Exercise details: Please repeat exactly the lines from the one containing "pyautogui.click(266, 228)" through the last line of the records below, both included, and leave out any pictures.

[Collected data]
━━━━━━━━

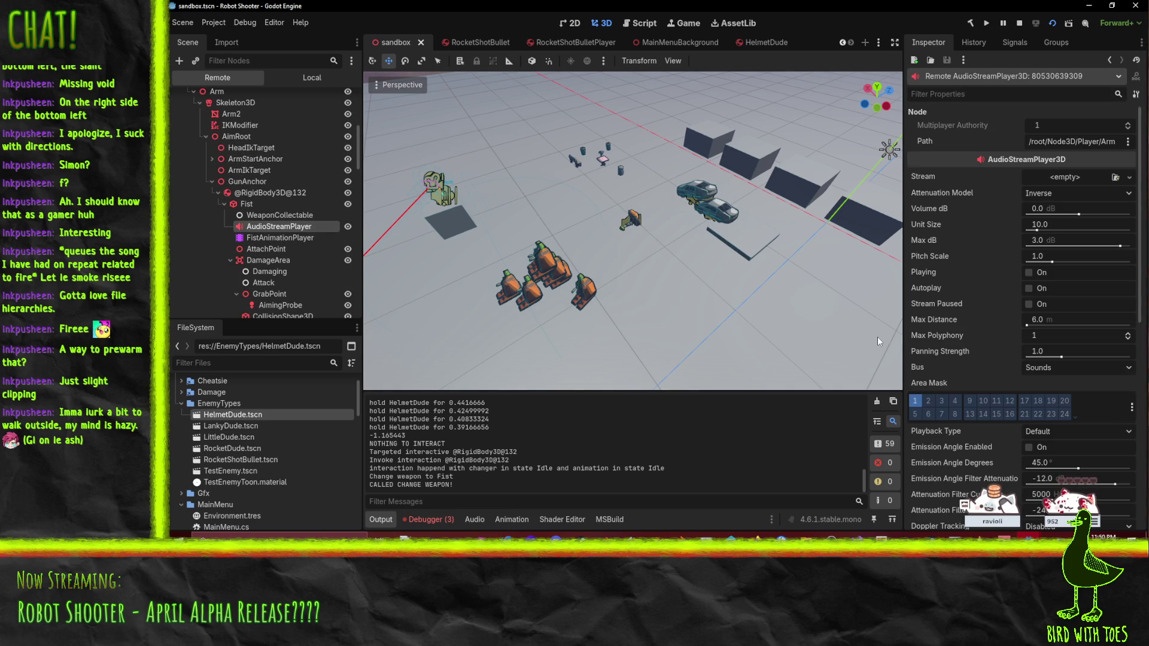
pyautogui.click(1029, 272)
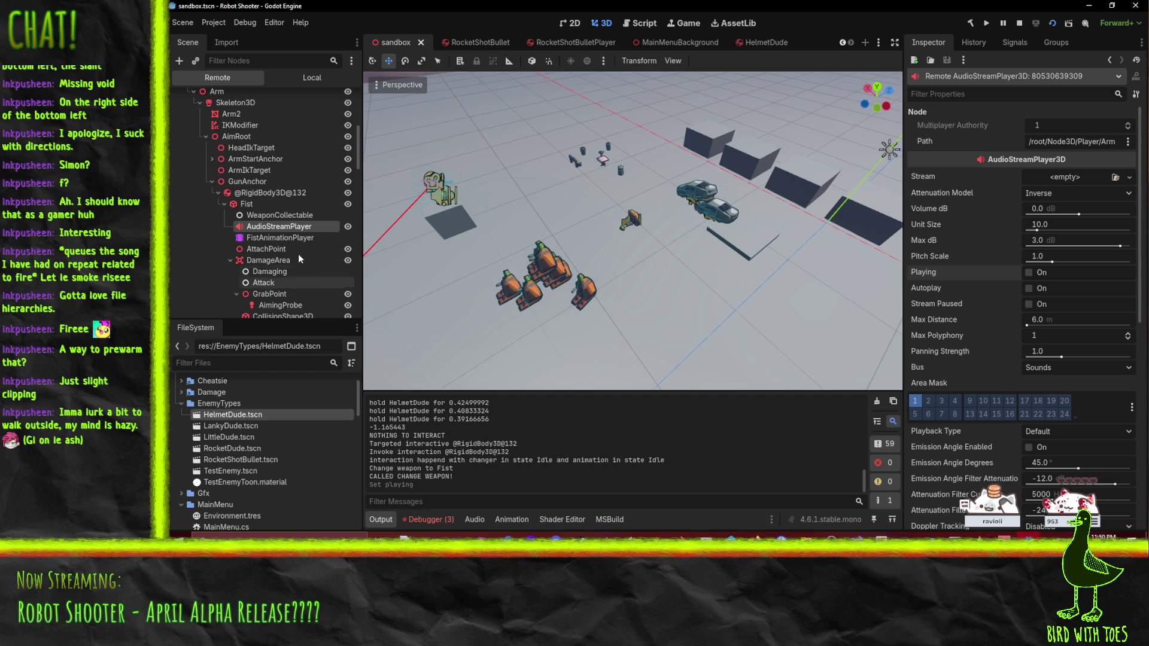
pyautogui.click(282, 239)
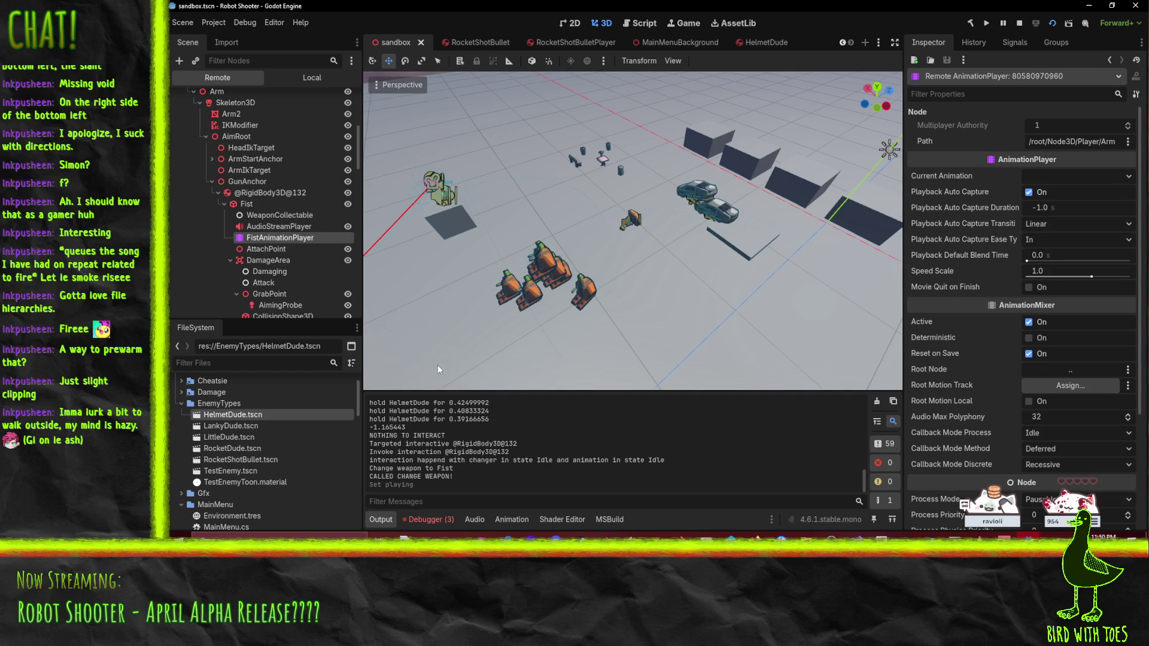
pyautogui.click(266, 228)
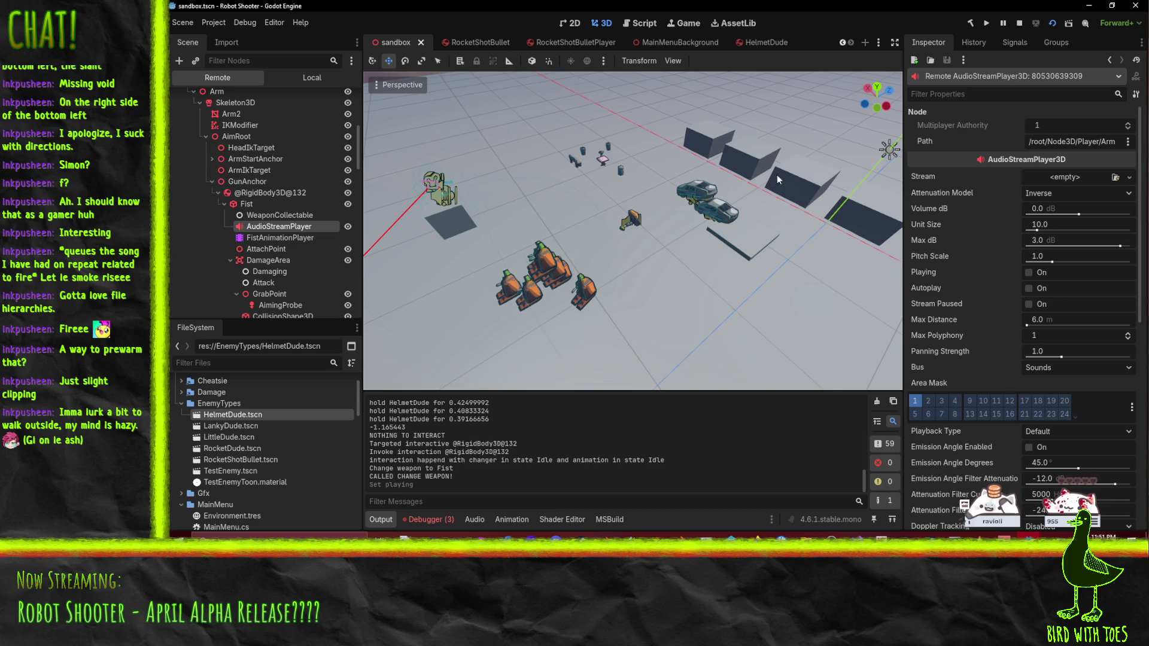
pyautogui.moveTo(615, 225)
pyautogui.mouseDown()
pyautogui.moveTo(565, 227)
pyautogui.moveTo(585, 218)
pyautogui.mouseUp()
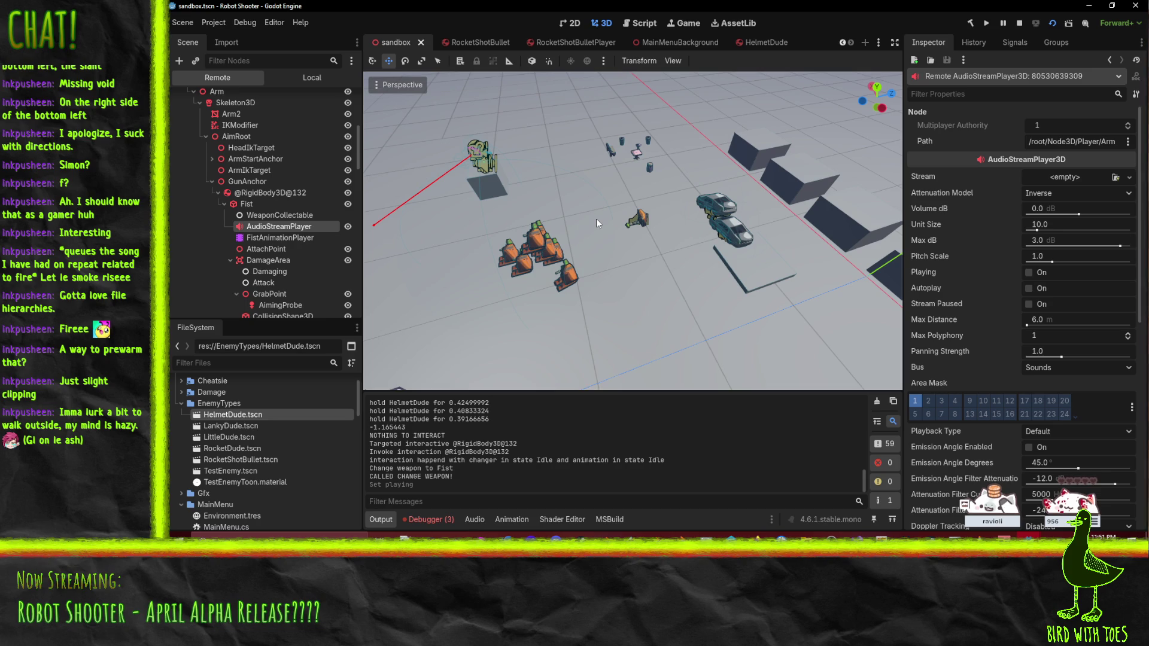
pyautogui.scroll(-3, 997, 235)
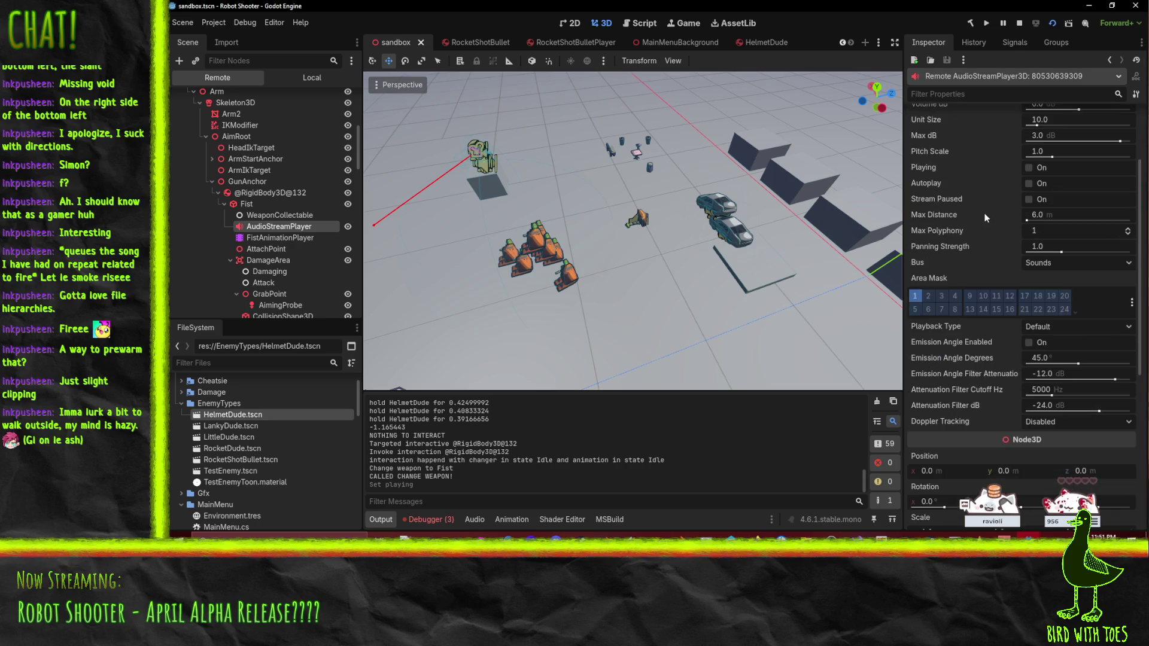
pyautogui.click(1038, 327)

━━━━━━━━

Answer area:
pyautogui.click(266, 228)
pyautogui.moveTo(615, 225)
pyautogui.mouseDown()
pyautogui.moveTo(565, 227)
pyautogui.moveTo(585, 218)
pyautogui.mouseUp()
pyautogui.scroll(-3, 997, 235)
pyautogui.click(1038, 327)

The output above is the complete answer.